Landschaftsarchäologie: Wie die Römer den Aufschwung nach Germanien brachten
Seit 15 Jahren haben sich Archäologen der Universität Frankfurt am Main einem ambitionierten Projekt verschrieben: Anstatt einzelne Stätten auszugraben, richten sie ihren Blick auf die Siedlungsentwicklung einer ganzen Region. Im Hessischen Ried liefen die Forscher über rund 450 Quadratkilometer Fläche und werteten etwa 200 römerzeitliche Fundstellen aus fünf Jahrhunderten aus. Überraschendes Ergebnis der Langzeitstudie: Schon im 1. Jahrhundert n. Chr., bald nach Ankunft der römischen Invasoren, lebten Germanen und Römer friedlich miteinander. Zudem lassen auffallend viele Truppenlager aus dieser Zeit darauf schließen, dass das Ried früher als bisher angenommen von den Römern flächendeckend beherrscht wurde.
Die neuen Erkenntnisse der Frankfurter Wissenschaftler sind das Ergebnis einer systematischen Begehung weitläufiger Landstriche. Dabei wurden neue Fundstellen kartiert und vor allem Keramikscherben aufgelesen. Wie jetzt die Auswertung ergab, war das Gebiet im heutigen Kreis Groß-Gerau kaum besiedelt, als die Römer zwischen 17 und 13 v. Chr. die Garnison Mogontiacum – das spätere Mainz – gründeten. Innerhalb weniger Monate ließen sich dort 20 000 Menschen nieder, größtenteils römische Legionäre, die aus dem Umland versorgt werden mussten. Dieser Einfluss der Metropole auf die Region hielt die gesamte römische Kaiserzeit an.
Die Römer hatten das Ried zunächst militärisch erschlossen. Bereits im 1. Jahrhundert n. Chr. wurden dauerhafte Lager errichtet, von denen bislang 13 bekannt sind. In ihrer Nähe entstanden Dörfer mit den Familien der Soldaten. Vereinzelte Ausgrabungen förderten zudem Überreste germanischer Siedlungen zu Tage. "Unsere Forschungen haben gezeigt, dass im 1. Jahrhundert auch Germanen im Ried siedelten – und zwar sehr viel mehr als bisher angenommen", erklärt Thomas Maurer vom Institut für Archäologische Wissenschaften der Universität Frankfurt. "Welchem genauen Stamm sie angehörten, wissen wir noch nicht. Sicher ist aber, dass zur gleichen Zeit römisches Militär in der Region stationiert war", so der Archäologe weiter.
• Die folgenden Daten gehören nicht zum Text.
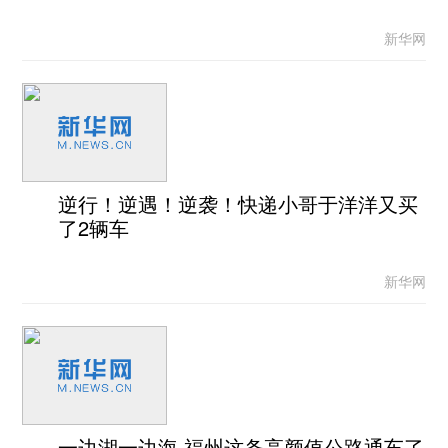
新华网
逆行！逆遇！逆袭！快递小哥于洋洋又买
了2辆车
新华网
一边湖一边海 福州这条高颜值公路通车了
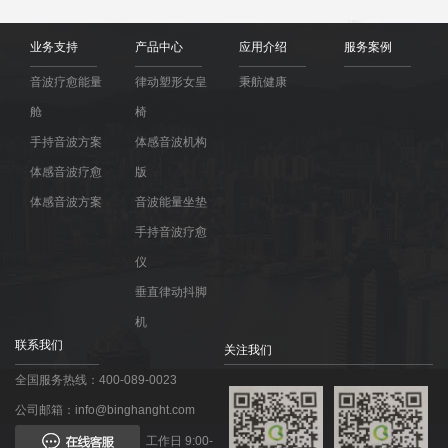
业务支持
产品中心
应用介绍
服务案例
音波疗愈能量
律动塑形女皇
秉航健康
舱
椅
手持音波方案
体感音波机构
体感音波疗愈
版
体感音波方案
音波能量坐垫
手持音波疗愈
仪
垂直律动抖脚
机
联系我们
关注我们
全国服务热线：400-089-0023
公司邮箱：info@binghanght.com
工作日 9:00-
Auf Grund der zeitgleich zu datierenden Funde geht Maurer nun von einer frühen Koexistenz beider Bevölkerungsgruppen aus.
Wie die Archäologen ebenfalls zeigen konnten, entstanden nach Abzug vieler römischer Truppen zu Beginn des 2. Jahrhunderts zahlreiche Gutshöfe in der Region – eine Blütezeit, die einfallende Germanen um 260 n. Chr. beendeten. Einige Jahrzehnte später siedelten dann vermehrt Alamannen im Ried. Die Nähe zur Metropole Mogontiacum erwies sich erneut als entscheidend für einen Wiederaufschwung im 4. Jahrhundert. Doch danach schwand der römische Einfluss. Die Alamannen übernahmen die Herrschaft im Ried, das um 500 n. Chr. schließlich im Reich der Merowinger aufging.
Das Langzeitprojekt der Frankfurter Archäologen ist für Deutschland nahezu einzigartig. Großflächige Surveys unternehmen Archäologen zwar schon lange, aber vor allem im mediterranen Raum. Abgesehen vom rheinischen Kohleabbaugebiet ist das Ried nun die am intensivsten erforschte Region im "römischen Deutschland".